• [WHAT IS NEEDED]
Starting at the line holding "Volkswagen falsely marketed" and finishing at the line holding "spread of smallpox.", transcribe the material exactly, keeping both ends but no pictures.
TASK INPUT: Begin
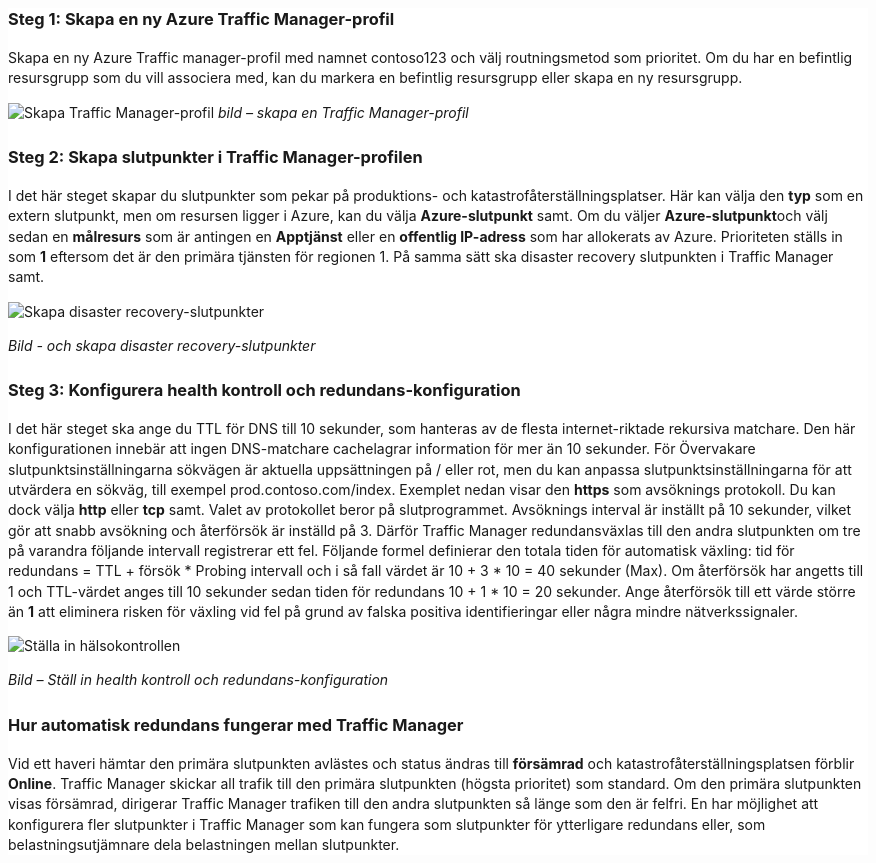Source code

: ### <a name="step-1-create-a-new-azure-traffic-manager-profile"></a>Steg 1: Skapa en ny Azure Traffic Manager-profil
Skapa en ny Azure Traffic manager-profil med namnet contoso123 och välj routningsmetod som prioritet. Om du har en befintlig resursgrupp som du vill associera med, kan du markera en befintlig resursgrupp eller skapa en ny resursgrupp.

![Skapa Traffic Manager-profil](./media/disaster-recovery-dns-traffic-manager/create-traffic-manager-profile.png)
*bild – skapa en Traffic Manager-profil*

### <a name="step-2-create-endpoints-within-the-traffic-manager-profile"></a>Steg 2: Skapa slutpunkter i Traffic Manager-profilen

I det här steget skapar du slutpunkter som pekar på produktions- och katastrofåterställningsplatser. Här kan välja den **typ** som en extern slutpunkt, men om resursen ligger i Azure, kan du välja **Azure-slutpunkt** samt. Om du väljer **Azure-slutpunkt**och välj sedan en **målresurs** som är antingen en **Apptjänst** eller en **offentlig IP-adress** som har allokerats av Azure. Prioriteten ställs in som **1** eftersom det är den primära tjänsten för regionen 1.
På samma sätt ska disaster recovery slutpunkten i Traffic Manager samt.

![Skapa disaster recovery-slutpunkter](./media/disaster-recovery-dns-traffic-manager/create-disaster-recovery-endpoint.png)

*Bild - och skapa disaster recovery-slutpunkter*

### <a name="step-3-set-up-health-check-and-failover-configuration"></a>Steg 3: Konfigurera health kontroll och redundans-konfiguration

I det här steget ska ange du TTL för DNS till 10 sekunder, som hanteras av de flesta internet-riktade rekursiva matchare. Den här konfigurationen innebär att ingen DNS-matchare cachelagrar information för mer än 10 sekunder. För Övervakare slutpunktsinställningarna sökvägen är aktuella uppsättningen på / eller rot, men du kan anpassa slutpunktsinställningarna för att utvärdera en sökväg, till exempel prod.contoso.com/index. Exemplet nedan visar den **https** som avsöknings protokoll. Du kan dock välja **http** eller **tcp** samt. Valet av protokollet beror på slutprogrammet. Avsöknings interval är inställt på 10 sekunder, vilket gör att snabb avsökning och återförsök är inställd på 3. Därför Traffic Manager redundansväxlas till den andra slutpunkten om tre på varandra följande intervall registrerar ett fel. Följande formel definierar den totala tiden för automatisk växling: tid för redundans = TTL + försök * Probing intervall och i så fall värdet är 10 + 3 * 10 = 40 sekunder (Max).
Om återförsök har angetts till 1 och TTL-värdet anges till 10 sekunder sedan tiden för redundans 10 + 1 * 10 = 20 sekunder. Ange återförsök till ett värde större än **1** att eliminera risken för växling vid fel på grund av falska positiva identifieringar eller några mindre nätverkssignaler. 


![Ställa in hälsokontrollen](./media/disaster-recovery-dns-traffic-manager/set-up-health-check.png)

*Bild – Ställ in health kontroll och redundans-konfiguration*

### <a name="how-automatic-failover-works-using-traffic-manager"></a>Hur automatisk redundans fungerar med Traffic Manager

Vid ett haveri hämtar den primära slutpunkten avlästes och status ändras till **försämrad** och katastrofåterställningsplatsen förblir **Online**. Traffic Manager skickar all trafik till den primära slutpunkten (högsta prioritet) som standard. Om den primära slutpunkten visas försämrad, dirigerar Traffic Manager trafiken till den andra slutpunkten så länge som den är felfri. En har möjlighet att konfigurera fler slutpunkter i Traffic Manager som kan fungera som slutpunkter för ytterligare redundans eller, som belastningsutjämnare dela belastningen mellan slutpunkter.
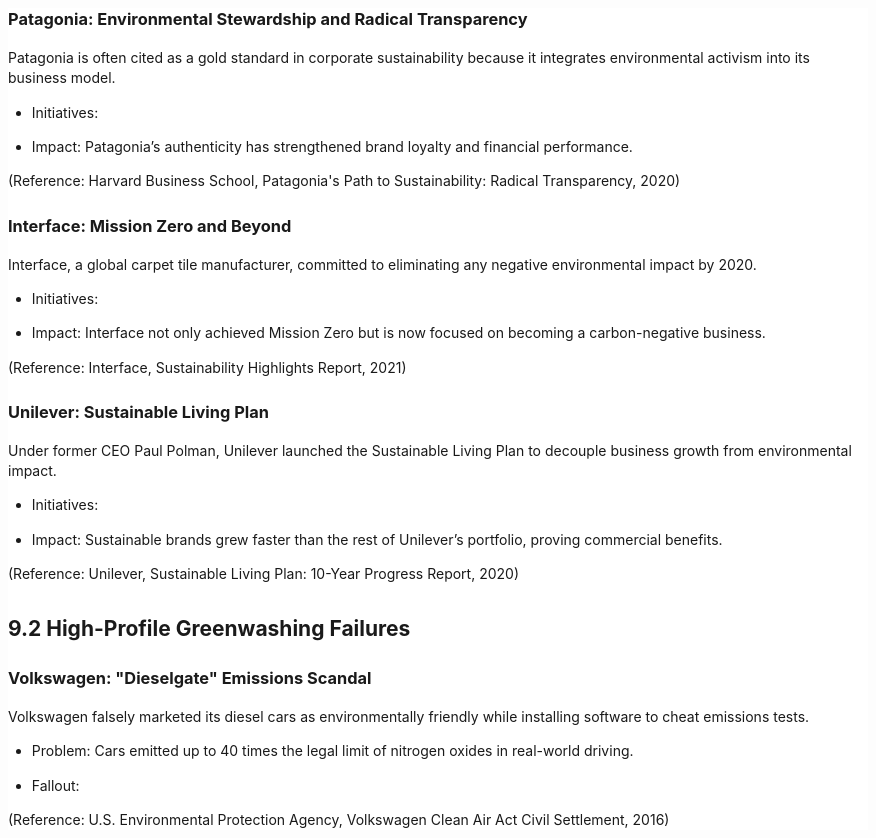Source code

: ### Patagonia: Environmental Stewardship and Radical Transparency

Patagonia is often cited as a gold standard in corporate sustainability because it integrates environmental activism into its business model.

- Initiatives:

- Impact:
Patagonia’s authenticity has strengthened brand loyalty and financial performance.

(Reference: Harvard Business School, Patagonia's Path to Sustainability: Radical Transparency, 2020)



### Interface: Mission Zero and Beyond

Interface, a global carpet tile manufacturer, committed to eliminating any negative environmental impact by 2020.

- Initiatives:

- Impact:
Interface not only achieved Mission Zero but is now focused on becoming a carbon-negative business.

(Reference: Interface, Sustainability Highlights Report, 2021)



### Unilever: Sustainable Living Plan

Under former CEO Paul Polman, Unilever launched the Sustainable Living Plan to decouple business growth from environmental impact.

- Initiatives:

- Impact:
Sustainable brands grew faster than the rest of Unilever’s portfolio, proving commercial benefits.

(Reference: Unilever, Sustainable Living Plan: 10-Year Progress Report, 2020)



## 9.2 High-Profile Greenwashing Failures

### Volkswagen: "Dieselgate" Emissions Scandal

Volkswagen falsely marketed its diesel cars as environmentally friendly while installing software to cheat emissions tests.

- Problem:
Cars emitted up to 40 times the legal limit of nitrogen oxides in real-world driving.

- Fallout:

(Reference: U.S. Environmental Protection Agency, Volkswagen Clean Air Act Civil Settlement, 2016)


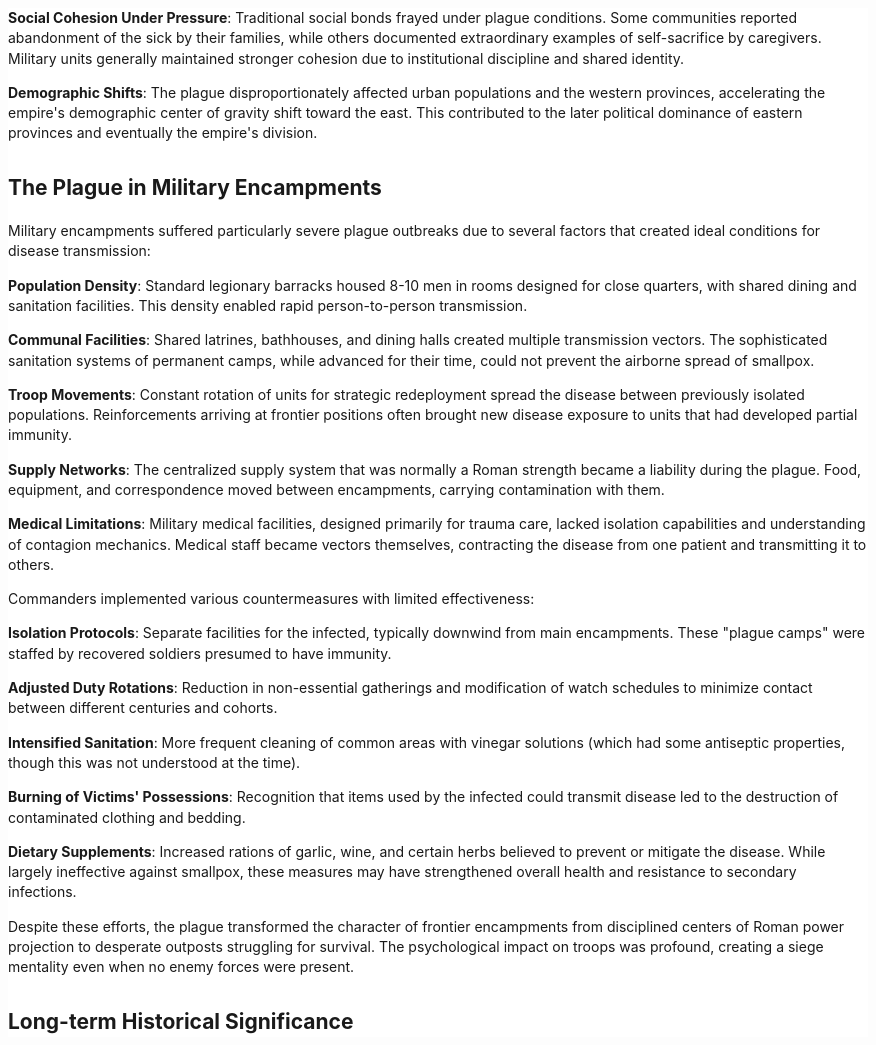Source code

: **Social Cohesion Under Pressure**: Traditional social bonds frayed under plague conditions. Some communities reported abandonment of the sick by their families, while others documented extraordinary examples of self-sacrifice by caregivers. Military units generally maintained stronger cohesion due to institutional discipline and shared identity.

**Demographic Shifts**: The plague disproportionately affected urban populations and the western provinces, accelerating the empire's demographic center of gravity shift toward the east. This contributed to the later political dominance of eastern provinces and eventually the empire's division.

## The Plague in Military Encampments

Military encampments suffered particularly severe plague outbreaks due to several factors that created ideal conditions for disease transmission:

**Population Density**: Standard legionary barracks housed 8-10 men in rooms designed for close quarters, with shared dining and sanitation facilities. This density enabled rapid person-to-person transmission.

**Communal Facilities**: Shared latrines, bathhouses, and dining halls created multiple transmission vectors. The sophisticated sanitation systems of permanent camps, while advanced for their time, could not prevent the airborne spread of smallpox.

**Troop Movements**: Constant rotation of units for strategic redeployment spread the disease between previously isolated populations. Reinforcements arriving at frontier positions often brought new disease exposure to units that had developed partial immunity.

**Supply Networks**: The centralized supply system that was normally a Roman strength became a liability during the plague. Food, equipment, and correspondence moved between encampments, carrying contamination with them.

**Medical Limitations**: Military medical facilities, designed primarily for trauma care, lacked isolation capabilities and understanding of contagion mechanics. Medical staff became vectors themselves, contracting the disease from one patient and transmitting it to others.

Commanders implemented various countermeasures with limited effectiveness:

**Isolation Protocols**: Separate facilities for the infected, typically downwind from main encampments. These "plague camps" were staffed by recovered soldiers presumed to have immunity.

**Adjusted Duty Rotations**: Reduction in non-essential gatherings and modification of watch schedules to minimize contact between different centuries and cohorts.

**Intensified Sanitation**: More frequent cleaning of common areas with vinegar solutions (which had some antiseptic properties, though this was not understood at the time).

**Burning of Victims' Possessions**: Recognition that items used by the infected could transmit disease led to the destruction of contaminated clothing and bedding.

**Dietary Supplements**: Increased rations of garlic, wine, and certain herbs believed to prevent or mitigate the disease. While largely ineffective against smallpox, these measures may have strengthened overall health and resistance to secondary infections.

Despite these efforts, the plague transformed the character of frontier encampments from disciplined centers of Roman power projection to desperate outposts struggling for survival. The psychological impact on troops was profound, creating a siege mentality even when no enemy forces were present.

## Long-term Historical Significance
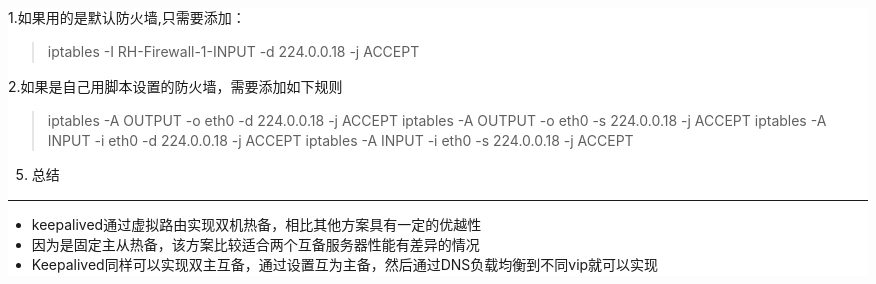 1.如果用的是默认防火墙,只需要添加：

> iptables -I RH-Firewall-1-INPUT -d 224.0.0.18 -j ACCEPT

2.如果是自己用脚本设置的防火墙，需要添加如下规则

> iptables -A OUTPUT -o eth0 -d 224.0.0.18 -j ACCEPT
> iptables -A OUTPUT -o eth0  -s 224.0.0.18 -j ACCEPT
> iptables -A INPUT -i eth0 -d 224.0.0.18 -j ACCEPT
> iptables -A INPUT -i eth0  -s 224.0.0.18 -j ACCEPT</pre>


5. 总结
------

+ keepalived通过虚拟路由实现双机热备，相比其他方案具有一定的优越性
+ 因为是固定主从热备，该方案比较适合两个互备服务器性能有差异的情况
+ Keepalived同样可以实现双主互备，通过设置互为主备，然后通过DNS负载均衡到不同vip就可以实现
TASK INPUT: End
• [SOLUTION TO THE PROBLEM]
Volkswagen falsely marketed its diesel cars as environmentally friendly while installing software to cheat emissions tests.

- Problem:
Cars emitted up to 40 times the legal limit of nitrogen oxides in real-world driving.

- Fallout:

(Reference: U.S. Environmental Protection Agency, Volkswagen Clean Air Act Civil Settlement, 2016)


Source code

: **Social Cohesion Under Pressure**: Traditional social bonds frayed under plague conditions. Some communities reported abandonment of the sick by their families, while others documented extraordinary examples of self-sacrifice by caregivers. Military units generally maintained stronger cohesion due to institutional discipline and shared identity.

**Demographic Shifts**: The plague disproportionately affected urban populations and the western provinces, accelerating the empire's demographic center of gravity shift toward the east. This contributed to the later political dominance of eastern provinces and eventually the empire's division.

## The Plague in Military Encampments

Military encampments suffered particularly severe plague outbreaks due to several factors that created ideal conditions for disease transmission:

**Population Density**: Standard legionary barracks housed 8-10 men in rooms designed for close quarters, with shared dining and sanitation facilities. This density enabled rapid person-to-person transmission.

**Communal Facilities**: Shared latrines, bathhouses, and dining halls created multiple transmission vectors. The sophisticated sanitation systems of permanent camps, while advanced for their time, could not prevent the airborne spread of smallpox.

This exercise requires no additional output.